Georgia SRO Saves 6th Grader Choking on Bottle Cap
A school resource officer is being recognized for saving the life of a choking student.
SRO Duane Smith was on duty at Red Top Middle School in Emerson. Ga., when 11-year-old Ethan Hamrick began choking on a water bottle cap during lunch on Dec. 3, The Daily Tribune reports.
“I did not see him swallow the cap, but when I turned toward him, I saw him choking, and he said, ‘Go grab the teacher.
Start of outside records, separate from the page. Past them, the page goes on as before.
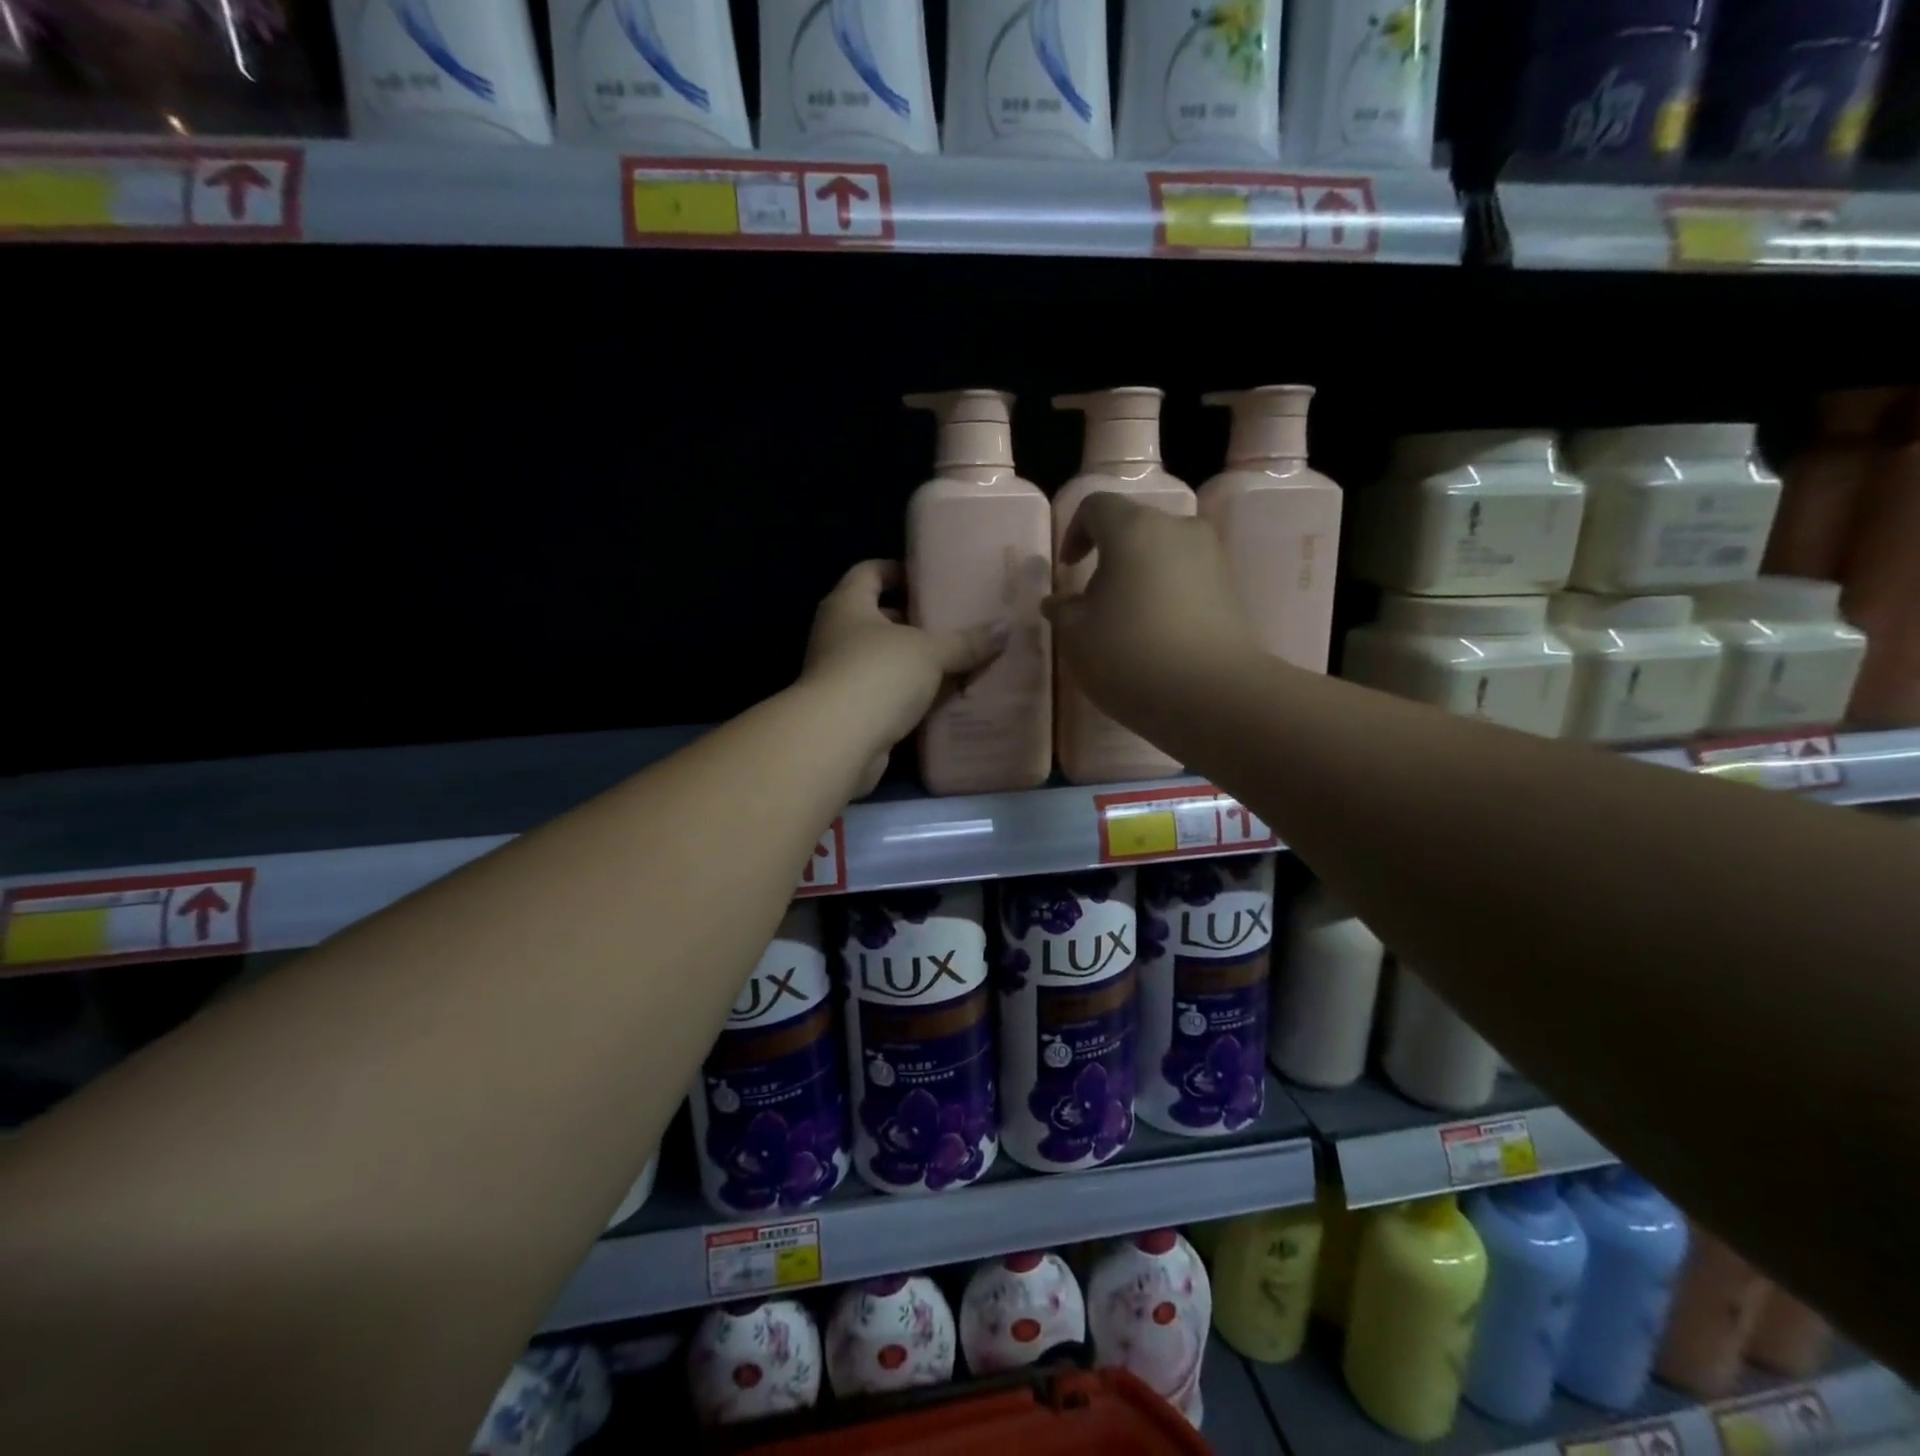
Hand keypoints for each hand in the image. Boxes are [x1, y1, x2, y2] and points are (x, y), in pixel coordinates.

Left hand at [802, 561, 1008, 794]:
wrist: (838, 741)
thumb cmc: (878, 675)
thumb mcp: (930, 652)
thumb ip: (966, 641)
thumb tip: (1005, 627)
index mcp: (847, 604)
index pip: (869, 571)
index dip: (899, 570)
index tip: (932, 579)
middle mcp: (836, 634)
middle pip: (878, 617)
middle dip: (914, 620)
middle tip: (954, 622)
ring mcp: (839, 674)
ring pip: (882, 659)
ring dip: (914, 661)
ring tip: (956, 660)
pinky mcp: (848, 711)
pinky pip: (884, 693)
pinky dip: (908, 694)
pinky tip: (941, 698)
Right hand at [1043, 494, 1259, 718]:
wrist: (1214, 695)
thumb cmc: (1131, 655)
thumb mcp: (1076, 636)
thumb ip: (1062, 610)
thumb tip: (1060, 601)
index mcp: (1133, 528)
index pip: (1095, 507)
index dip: (1074, 533)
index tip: (1068, 570)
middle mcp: (1177, 529)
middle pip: (1133, 528)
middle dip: (1108, 557)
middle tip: (1092, 601)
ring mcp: (1211, 557)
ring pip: (1162, 554)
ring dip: (1138, 577)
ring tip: (1125, 623)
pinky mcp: (1230, 589)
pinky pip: (1186, 579)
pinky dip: (1165, 595)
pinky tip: (1156, 636)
I think I’m choking,'” said Rudra. “I went to the teacher table and said, ‘Ethan is choking.’ Then I went back to the table and got out of the way for the resource officer.”
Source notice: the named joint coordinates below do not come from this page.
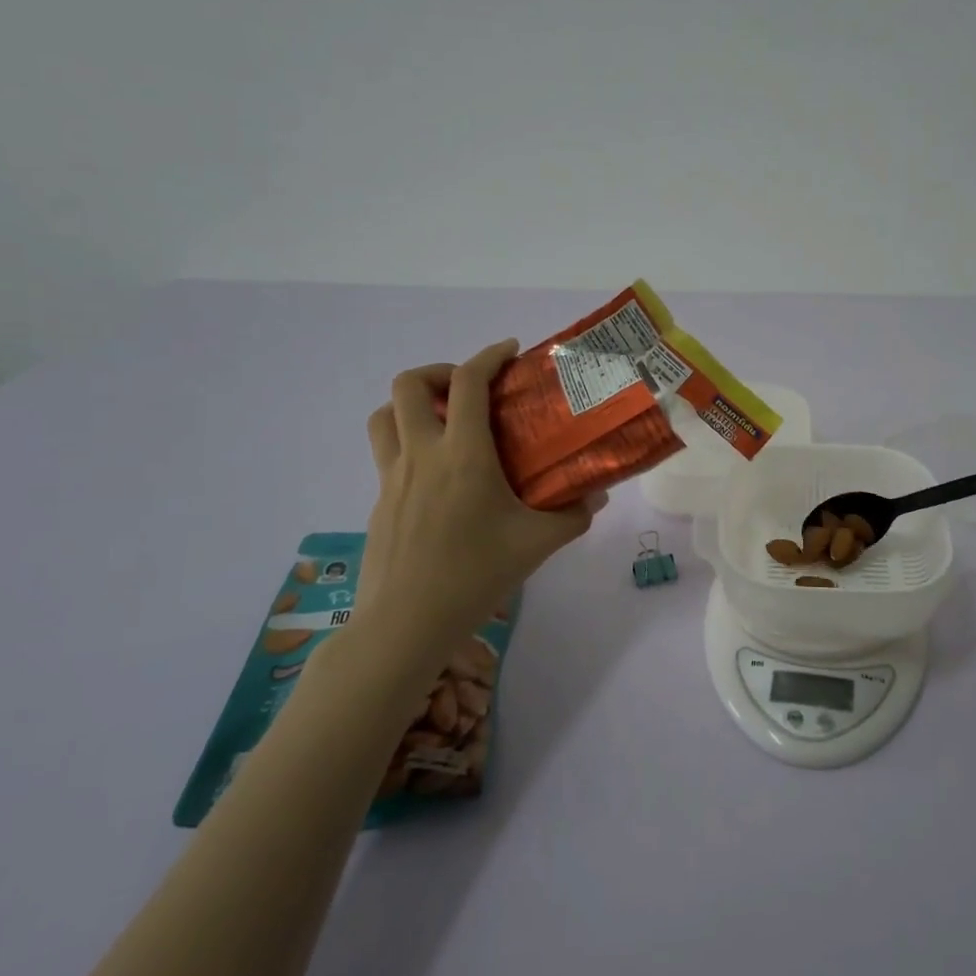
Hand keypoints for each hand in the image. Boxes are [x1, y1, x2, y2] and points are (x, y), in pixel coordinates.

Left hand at [354, 340, 601, 646]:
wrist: (405, 623)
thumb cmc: (474, 575)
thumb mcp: (536, 544)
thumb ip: (572, 515)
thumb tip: (597, 495)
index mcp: (462, 454)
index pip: (467, 383)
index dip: (488, 356)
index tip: (509, 352)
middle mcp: (421, 454)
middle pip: (409, 384)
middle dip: (439, 372)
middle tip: (470, 391)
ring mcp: (392, 477)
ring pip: (384, 415)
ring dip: (412, 403)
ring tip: (444, 422)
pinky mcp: (378, 501)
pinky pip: (386, 452)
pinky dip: (407, 441)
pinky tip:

Smith, who has been an SRO for four years but has only worked for the Bartow County School System since the beginning of the school year, performed the Heimlich maneuver and was able to dislodge the cap with the help of several other employees.
While Smith was working on Hamrick, teacher Karlene Boyd called for a nurse on the two-way radio.
“About 20 seconds later, I heard her say on the radio, ‘We need a nurse now; he’s turning blue,’ at which point I broke into a sprint,” said Assistant Principal Jason Rood.
When Rood arrived, Smith had been administering the Heimlich for about a minute, which turned the cap “from flat to sideways, where air was able to pass by the object,” Smith said.
School nurse Jessica Agan and head nurse Annette Lively arrived and the three were able to dislodge the cap together.
In his role as SRO, Smith covers Allatoona, Cloverleaf and Emerson elementary schools in addition to his base school, Woodland High.
“Not looking for accolades but to be the best first responder I can be for the community and abroad,” Smith said of praise he’s received from far and wide. “I wasn’t even supposed to be there that day, but I’m glad I was in the right place at the right time. I appreciate all of the said comments.”
Smith has also been in law enforcement for more than 20 years and served 10 years in the U.S. Marine Corps.
“The path of life puts us in places and situations that we can’t explain; just remain calm and engage the problem,” he said. “Trust your training and skills. I actually reacted before I realized I was up and gone, like muscle memory per se.”
Smith also urged that everyone learn CPR and first aid.
“Anyone could one day be the first on a scene, which would be that situation’s first responder,” he said. “Learning basic first aid/life-saving skills could be a plus in someone else’s life. Don’t be afraid to commit.”